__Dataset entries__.
•••

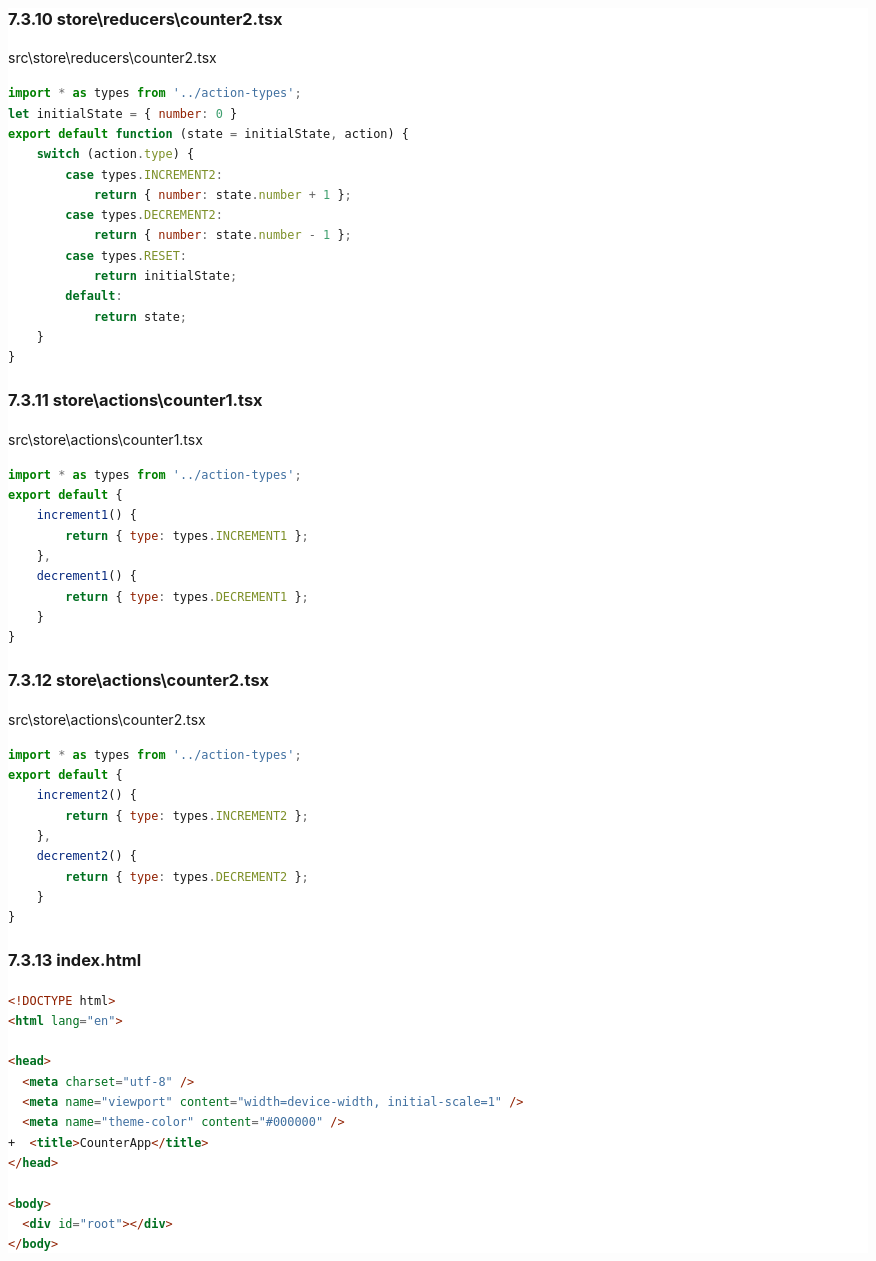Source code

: ### 7.3.10 store\reducers\counter2.tsx
src\store\reducers\counter2.tsx

```js
import * as types from '../action-types';
let initialState = { number: 0 }
export default function (state = initialState, action) {
    switch (action.type) {
        case types.INCREMENT2:
            return { number: state.number + 1 };
        case types.DECREMENT2:
            return { number: state.number - 1 };
        case types.RESET:
            return initialState;
        default:
            return state;
    }
}
```
### 7.3.11 store\actions\counter1.tsx
src\store\actions\counter1.tsx

```js
import * as types from '../action-types';
export default {
    increment1() {
        return { type: types.INCREMENT1 };
    },
    decrement1() {
        return { type: types.DECREMENT1 };
    }
}
```
### 7.3.12 store\actions\counter2.tsx
src\store\actions\counter2.tsx

```js
import * as types from '../action-types';
export default {
    increment2() {
        return { type: types.INCREMENT2 };
    },
    decrement2() {
        return { type: types.DECREMENT2 };
    }
}
```
### 7.3.13 index.html
```html
<!DOCTYPE html>
<html lang="en">

<head>
  <meta charset="utf-8" />
  <meta name="viewport" content="width=device-width, initial-scale=1" />
  <meta name="theme-color" content="#000000" />
+  <title>CounterApp</title>
</head>

<body>
  <div id="root"></div>
</body>

```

•••

__WORK ORDER__. What is needed is a word-for-word restatement of every line from the one with "src\store\reducers\counter2.tsx" to the end of the entries above.

__COMPLETED TASK__.
src\store\reducers\counter2.tsx

```js
import * as types from '../action-types';
let initialState = { number: 0 }
export default function (state = initialState, action) {
    switch (action.type) {
        case types.INCREMENT2:
            return { number: state.number + 1 };
        case types.DECREMENT2:
            return { number: state.number - 1 };
        case types.RESET:
            return initialState;
        default:
            return state;
    }
}
```
### 7.3.11 store\actions\counter1.tsx
src\store\actions\counter1.tsx

```js
import * as types from '../action-types';
export default {
    increment1() {
        return { type: types.INCREMENT1 };
    },
    decrement1() {
        return { type: types.DECREMENT1 };
    }
}
```
### 7.3.12 store\actions\counter2.tsx
src\store\actions\counter2.tsx

```js
import * as types from '../action-types';
export default {
    increment2() {
        return { type: types.INCREMENT2 };
    },
    decrement2() {
        return { type: types.DECREMENT2 };
    }
}
```
### 7.3.13 index.html
```html
<!DOCTYPE html>
<html lang="en">

<head>
  <meta charset="utf-8" />
  <meta name="viewport" content="width=device-width, initial-scale=1" />
  <meta name="theme-color" content="#000000" />
+  <title>CounterApp</title>
</head>

<body>
  <div id="root"></div>
</body>

```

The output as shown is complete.